Favourite artwork: The Portuguese (1911) by Georges Braque. Although Picasso is the most famous cubist artist (and I do like some of his work), I actually prefer the style of Georges Braque – who was the other key explorer of the style.

Surrealism (from the late 1910s)

As a vivid dreamer and a lover of fantasy and science fiction, I already knew that this style appealed to me. I had hoped that the course would introduce me to other works beyond Dalí and Magritte, but unfortunately not. It makes sense, of course. The course is a very basic overview and they were the 2 key artists painting in the style. I’m really looking forward to doing a much deeper dive into surrealism after this.

“Archeological Reminiscence of Millet’s Angelus” (1934) – Salvador Dalí.
This was not the work featured in the course (that was “The Persistence of Memory”) but I prefer many of Dalí’s other dream works.

The Franz Marc case study

Another of my favourite parts of the course was towards the end of it as the evolution of art periods sped up dramatically.

Here, a case study of Franz Marc’s work was presented showing how he dabbled in 4 distinct styles in the early 1900s. The subject matter was essentially the same – animals – but the pieces are vastly different,becoming more and more abstract. Note that only 3 years separated the first piece from the last.

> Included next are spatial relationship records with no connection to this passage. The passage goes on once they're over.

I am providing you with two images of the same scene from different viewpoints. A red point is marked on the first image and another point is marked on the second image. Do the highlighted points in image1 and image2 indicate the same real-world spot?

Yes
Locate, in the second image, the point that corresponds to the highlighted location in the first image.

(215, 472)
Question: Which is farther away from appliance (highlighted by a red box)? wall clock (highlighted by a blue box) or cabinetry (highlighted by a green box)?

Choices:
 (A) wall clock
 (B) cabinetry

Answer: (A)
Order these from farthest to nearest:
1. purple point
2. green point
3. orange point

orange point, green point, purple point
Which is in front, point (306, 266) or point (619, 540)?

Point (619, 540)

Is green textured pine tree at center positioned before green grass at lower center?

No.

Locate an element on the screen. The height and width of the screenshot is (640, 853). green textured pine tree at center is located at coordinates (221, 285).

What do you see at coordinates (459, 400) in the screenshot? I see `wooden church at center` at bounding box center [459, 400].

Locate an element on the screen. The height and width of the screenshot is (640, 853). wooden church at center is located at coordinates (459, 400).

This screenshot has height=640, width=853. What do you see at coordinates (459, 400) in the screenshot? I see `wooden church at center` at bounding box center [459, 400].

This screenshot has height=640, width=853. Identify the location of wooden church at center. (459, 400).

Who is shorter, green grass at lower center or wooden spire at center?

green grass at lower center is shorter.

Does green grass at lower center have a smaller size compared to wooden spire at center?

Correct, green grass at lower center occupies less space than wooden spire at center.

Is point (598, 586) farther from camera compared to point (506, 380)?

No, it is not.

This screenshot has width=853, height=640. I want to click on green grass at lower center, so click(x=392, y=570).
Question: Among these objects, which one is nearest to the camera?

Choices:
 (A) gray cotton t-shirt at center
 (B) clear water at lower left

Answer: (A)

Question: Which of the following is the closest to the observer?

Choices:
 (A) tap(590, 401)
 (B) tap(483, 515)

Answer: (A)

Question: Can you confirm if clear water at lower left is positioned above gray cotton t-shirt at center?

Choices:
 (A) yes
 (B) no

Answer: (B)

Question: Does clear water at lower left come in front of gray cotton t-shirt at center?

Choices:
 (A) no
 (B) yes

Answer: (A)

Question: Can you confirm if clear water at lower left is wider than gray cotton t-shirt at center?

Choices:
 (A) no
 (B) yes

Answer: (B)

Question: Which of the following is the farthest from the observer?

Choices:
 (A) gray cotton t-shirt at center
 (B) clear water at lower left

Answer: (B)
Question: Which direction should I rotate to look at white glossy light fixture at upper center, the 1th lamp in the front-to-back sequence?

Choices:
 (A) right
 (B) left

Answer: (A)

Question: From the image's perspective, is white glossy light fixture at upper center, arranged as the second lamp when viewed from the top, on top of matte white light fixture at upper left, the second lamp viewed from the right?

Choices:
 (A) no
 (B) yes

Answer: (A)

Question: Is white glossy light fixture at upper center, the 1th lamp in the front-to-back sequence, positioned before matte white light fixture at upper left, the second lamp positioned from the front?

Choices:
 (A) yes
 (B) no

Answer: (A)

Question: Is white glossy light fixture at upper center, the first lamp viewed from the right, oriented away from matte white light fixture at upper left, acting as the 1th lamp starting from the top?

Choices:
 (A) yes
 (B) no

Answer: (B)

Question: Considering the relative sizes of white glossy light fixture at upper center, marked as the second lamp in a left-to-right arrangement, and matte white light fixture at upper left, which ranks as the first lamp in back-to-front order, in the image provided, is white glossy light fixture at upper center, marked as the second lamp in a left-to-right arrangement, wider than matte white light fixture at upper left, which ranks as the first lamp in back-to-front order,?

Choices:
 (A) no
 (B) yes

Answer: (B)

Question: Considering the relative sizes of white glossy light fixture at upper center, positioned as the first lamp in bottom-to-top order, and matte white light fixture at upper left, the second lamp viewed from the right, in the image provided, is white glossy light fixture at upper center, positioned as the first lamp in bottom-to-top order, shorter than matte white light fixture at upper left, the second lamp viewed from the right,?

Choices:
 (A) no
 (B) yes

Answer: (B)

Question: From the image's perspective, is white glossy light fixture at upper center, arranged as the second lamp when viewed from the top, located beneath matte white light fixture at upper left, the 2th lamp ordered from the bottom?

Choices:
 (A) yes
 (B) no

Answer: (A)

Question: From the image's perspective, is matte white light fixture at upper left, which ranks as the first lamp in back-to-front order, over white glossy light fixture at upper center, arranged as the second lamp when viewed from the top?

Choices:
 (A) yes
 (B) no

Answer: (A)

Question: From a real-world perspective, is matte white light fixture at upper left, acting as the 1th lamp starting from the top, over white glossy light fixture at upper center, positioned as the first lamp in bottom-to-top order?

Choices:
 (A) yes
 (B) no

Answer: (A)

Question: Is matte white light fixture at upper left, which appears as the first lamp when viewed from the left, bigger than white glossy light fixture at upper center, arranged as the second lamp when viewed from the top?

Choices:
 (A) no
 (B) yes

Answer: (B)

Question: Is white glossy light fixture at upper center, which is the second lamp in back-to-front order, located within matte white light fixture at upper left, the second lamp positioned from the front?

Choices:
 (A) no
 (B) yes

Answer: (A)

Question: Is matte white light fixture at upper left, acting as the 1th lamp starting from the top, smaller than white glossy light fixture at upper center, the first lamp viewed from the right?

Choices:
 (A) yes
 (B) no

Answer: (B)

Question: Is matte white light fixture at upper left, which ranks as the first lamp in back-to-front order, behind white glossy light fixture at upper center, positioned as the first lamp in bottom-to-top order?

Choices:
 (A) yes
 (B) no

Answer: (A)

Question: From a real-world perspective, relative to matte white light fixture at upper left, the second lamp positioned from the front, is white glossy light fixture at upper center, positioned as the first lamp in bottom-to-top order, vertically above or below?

Grazing Horses (IV) (1911)


Tower of the blue horses (1913)

Cubism influence

Fate of the animals (later in 1913)

Cubism and futurism influence

Fighting forms (1914)


No surprise that my favourites are the two Cubism-influenced works, followed by the abstract piece.


I loved this course so much, I wrote a review on their website and I’ve watched parts of it several times. It is brilliant!

If you are like me and have struggled to find a way to study art history / art appreciation because of how it is commonly approached, I highly recommend this course. Very practical. Great presenter. Just enough to give you the basics and show you what you would be interested in learning more about.

It is the perfect introduction to art history and I’m so grateful that I found it!